Media must take a share of the blame in helping to frame this malign public mood.

In the years after September 11 media provided almost exclusively negative coverage of Muslim affairs, repeatedly linking Muslim culture to “violent fundamentalism.” In addition, a lack of accurate information and resources on the Islamic faith has nourished dangerous stereotypes in the public mind. Journalists have provided a platform for unscrupulous politicians of the Tea-Party right and beyond as well as bigoted religious figures.

No story better demonstrates the capacity of media to reinforce public prejudice than the extraordinary tale of the “Ground Zero Mosque.” Over the past year the question should Muslims be allowed to build a mosque at Ground Zero provoked a controversy that made headlines across America and beyond.

But in fact merely posing the question is an act of deliberate distortion. The plans to build a Community Center at Park51 in Lower Manhattan will occupy not an inch of the massive area on which the Twin Towers stood. It is more than two blocks away. And it is not even a purpose-built mosque, but a community centre housing a swimming pool, a basketball court, a  library, day-care facility, restaurant and cooking school – and, yes, a prayer centre.

However, the banal realities of this story – a private organisation seeking to demolish an911colourbook2old factory on land it legally owns as part of a plan supported by 29 out of 30 lower Manhattan council leaders – were sidelined by journalists whose extensive coverage of small local protests stirred fresh hatred at home and abroad.

In September 2010 the story went global when media pumped up publicity-seeking fundamentalist Pastor Terry Jones, an unknown Christian bigot from the backwoods of Florida, who planned to publicly burn a copy of the Koran in protest over the “ground Zero Mosque”.

Overblown media coverage of this isolated provocation – later blamed on “silly season” sensationalism –resulted in international outrage and pleas from world leaders to cancel the event.  In early September 2010, Jones duly cancelled his plan to burn the Koran but by then the media attention had sparked protests in the Middle East and Asia, in which a total of 20 people were killed.

Jones retreated into obscurity and there was little coverage of his actions in March this year when he belatedly followed through on his threat to burn a Koran.
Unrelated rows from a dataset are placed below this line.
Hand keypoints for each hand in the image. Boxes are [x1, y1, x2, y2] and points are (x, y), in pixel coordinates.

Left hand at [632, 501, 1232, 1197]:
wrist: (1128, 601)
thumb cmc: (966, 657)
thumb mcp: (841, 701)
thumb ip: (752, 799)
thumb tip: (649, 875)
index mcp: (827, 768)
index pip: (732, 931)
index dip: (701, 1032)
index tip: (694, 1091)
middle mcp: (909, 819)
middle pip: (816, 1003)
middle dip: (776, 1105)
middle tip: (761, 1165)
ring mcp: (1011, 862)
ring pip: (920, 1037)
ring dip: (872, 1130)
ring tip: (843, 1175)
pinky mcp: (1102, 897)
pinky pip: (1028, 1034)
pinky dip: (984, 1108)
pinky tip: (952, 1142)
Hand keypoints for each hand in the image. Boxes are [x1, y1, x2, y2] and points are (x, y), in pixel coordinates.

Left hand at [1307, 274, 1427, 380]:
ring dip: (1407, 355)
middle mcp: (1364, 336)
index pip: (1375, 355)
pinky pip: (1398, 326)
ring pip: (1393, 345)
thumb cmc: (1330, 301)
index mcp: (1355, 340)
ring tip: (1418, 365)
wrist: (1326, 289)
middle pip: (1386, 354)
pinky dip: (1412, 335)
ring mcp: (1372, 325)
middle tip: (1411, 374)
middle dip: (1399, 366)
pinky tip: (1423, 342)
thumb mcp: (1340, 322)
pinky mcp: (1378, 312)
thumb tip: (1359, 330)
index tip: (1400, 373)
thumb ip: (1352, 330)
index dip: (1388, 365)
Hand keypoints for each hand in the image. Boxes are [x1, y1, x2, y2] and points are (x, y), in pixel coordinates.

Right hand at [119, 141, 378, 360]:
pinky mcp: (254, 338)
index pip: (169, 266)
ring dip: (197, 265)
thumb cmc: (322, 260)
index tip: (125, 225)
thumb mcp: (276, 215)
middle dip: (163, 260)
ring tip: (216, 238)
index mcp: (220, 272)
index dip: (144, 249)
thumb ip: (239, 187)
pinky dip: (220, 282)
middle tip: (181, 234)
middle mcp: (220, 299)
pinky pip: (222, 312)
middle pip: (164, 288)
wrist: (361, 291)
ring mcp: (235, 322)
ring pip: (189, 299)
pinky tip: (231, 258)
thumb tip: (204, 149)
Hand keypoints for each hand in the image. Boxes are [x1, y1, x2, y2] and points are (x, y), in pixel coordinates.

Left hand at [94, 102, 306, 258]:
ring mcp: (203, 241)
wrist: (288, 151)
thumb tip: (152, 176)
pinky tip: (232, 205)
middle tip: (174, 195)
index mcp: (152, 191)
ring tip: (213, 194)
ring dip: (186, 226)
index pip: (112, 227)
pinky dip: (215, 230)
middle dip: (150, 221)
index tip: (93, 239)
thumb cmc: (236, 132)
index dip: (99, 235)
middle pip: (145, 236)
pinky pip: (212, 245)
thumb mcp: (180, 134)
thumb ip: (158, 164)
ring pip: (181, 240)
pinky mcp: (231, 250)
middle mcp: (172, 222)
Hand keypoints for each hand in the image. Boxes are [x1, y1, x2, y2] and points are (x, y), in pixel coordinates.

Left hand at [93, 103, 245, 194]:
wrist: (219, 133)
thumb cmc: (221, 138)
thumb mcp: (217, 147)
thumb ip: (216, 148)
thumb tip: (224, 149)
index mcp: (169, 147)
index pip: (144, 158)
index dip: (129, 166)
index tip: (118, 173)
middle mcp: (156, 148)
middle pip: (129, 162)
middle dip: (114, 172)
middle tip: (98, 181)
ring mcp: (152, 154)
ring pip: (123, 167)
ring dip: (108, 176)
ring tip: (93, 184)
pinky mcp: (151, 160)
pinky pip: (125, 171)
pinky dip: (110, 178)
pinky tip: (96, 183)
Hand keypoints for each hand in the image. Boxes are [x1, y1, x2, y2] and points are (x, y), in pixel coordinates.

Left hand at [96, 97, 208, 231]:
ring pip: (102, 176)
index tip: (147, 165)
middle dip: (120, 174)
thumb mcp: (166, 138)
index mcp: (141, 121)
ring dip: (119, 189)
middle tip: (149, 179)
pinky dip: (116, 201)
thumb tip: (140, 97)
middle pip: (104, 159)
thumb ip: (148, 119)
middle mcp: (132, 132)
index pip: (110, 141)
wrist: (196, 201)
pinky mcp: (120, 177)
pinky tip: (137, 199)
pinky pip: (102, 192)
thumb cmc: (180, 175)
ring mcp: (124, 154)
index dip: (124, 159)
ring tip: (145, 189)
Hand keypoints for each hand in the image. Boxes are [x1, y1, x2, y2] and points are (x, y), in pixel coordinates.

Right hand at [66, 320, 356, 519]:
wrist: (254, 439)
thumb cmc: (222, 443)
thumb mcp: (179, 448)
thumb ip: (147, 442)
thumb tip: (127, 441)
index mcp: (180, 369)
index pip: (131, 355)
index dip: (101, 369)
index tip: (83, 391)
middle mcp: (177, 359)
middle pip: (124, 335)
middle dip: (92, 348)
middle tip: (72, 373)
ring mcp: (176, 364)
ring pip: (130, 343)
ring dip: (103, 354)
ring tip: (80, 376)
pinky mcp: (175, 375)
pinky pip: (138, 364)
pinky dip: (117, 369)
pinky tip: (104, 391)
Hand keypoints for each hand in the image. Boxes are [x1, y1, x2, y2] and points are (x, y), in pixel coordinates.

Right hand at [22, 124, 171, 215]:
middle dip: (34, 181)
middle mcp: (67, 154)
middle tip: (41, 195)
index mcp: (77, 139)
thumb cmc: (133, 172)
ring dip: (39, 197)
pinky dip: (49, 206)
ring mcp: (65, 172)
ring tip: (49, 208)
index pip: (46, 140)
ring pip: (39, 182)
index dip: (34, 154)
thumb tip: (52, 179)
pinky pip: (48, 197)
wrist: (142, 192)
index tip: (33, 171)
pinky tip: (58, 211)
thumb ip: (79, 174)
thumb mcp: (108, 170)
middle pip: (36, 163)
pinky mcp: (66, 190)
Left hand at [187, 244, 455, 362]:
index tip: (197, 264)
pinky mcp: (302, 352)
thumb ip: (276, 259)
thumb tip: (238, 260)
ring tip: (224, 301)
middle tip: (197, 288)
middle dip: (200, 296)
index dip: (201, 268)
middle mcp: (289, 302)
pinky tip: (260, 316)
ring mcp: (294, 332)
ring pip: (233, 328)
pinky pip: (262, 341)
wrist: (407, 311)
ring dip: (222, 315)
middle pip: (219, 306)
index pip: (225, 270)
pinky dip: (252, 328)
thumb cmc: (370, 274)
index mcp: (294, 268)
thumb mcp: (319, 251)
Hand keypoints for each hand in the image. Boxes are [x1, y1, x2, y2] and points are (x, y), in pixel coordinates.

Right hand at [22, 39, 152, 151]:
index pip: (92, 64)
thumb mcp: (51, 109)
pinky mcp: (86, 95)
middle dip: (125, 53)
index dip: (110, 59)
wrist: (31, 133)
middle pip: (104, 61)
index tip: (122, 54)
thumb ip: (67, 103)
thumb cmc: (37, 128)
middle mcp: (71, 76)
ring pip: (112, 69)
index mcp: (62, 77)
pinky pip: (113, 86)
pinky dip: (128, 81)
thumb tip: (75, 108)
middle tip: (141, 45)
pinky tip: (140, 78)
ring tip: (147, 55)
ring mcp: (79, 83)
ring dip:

But by then the story had cooled and the damage had been done.

Nor has much been said since about the “ground Zero Mosque,” or to be precise the Centre at Park51, which more accurately describes its geography. The project will finally get off the ground following a decision of the New York State Supreme Court in July which threw out a last legal challenge by opponents.

As the world’s media travel to New York to focus attention on ceremonies to honour the victims of the world’s worst terrorist attack, they might consider how for millions of American Muslims the consequences of that dreadful September day are still being felt.

In this year of extraordinary events, media would do well to recall the first days of the Arab Spring and its many powerful images of Arab unity and none of them more memorable than when Coptic Christians in Cairo’s Tahrir Square held hands around Muslims during Friday prayers, to protect them from surprise attack.

In the same spirit all Americans, including journalists and people of faith and non-faith alike, will need to join hands to rekindle commitment to pluralism and First Amendment values to keep Muslim citizens safe and to avoid the devastating consequences of rising prejudice.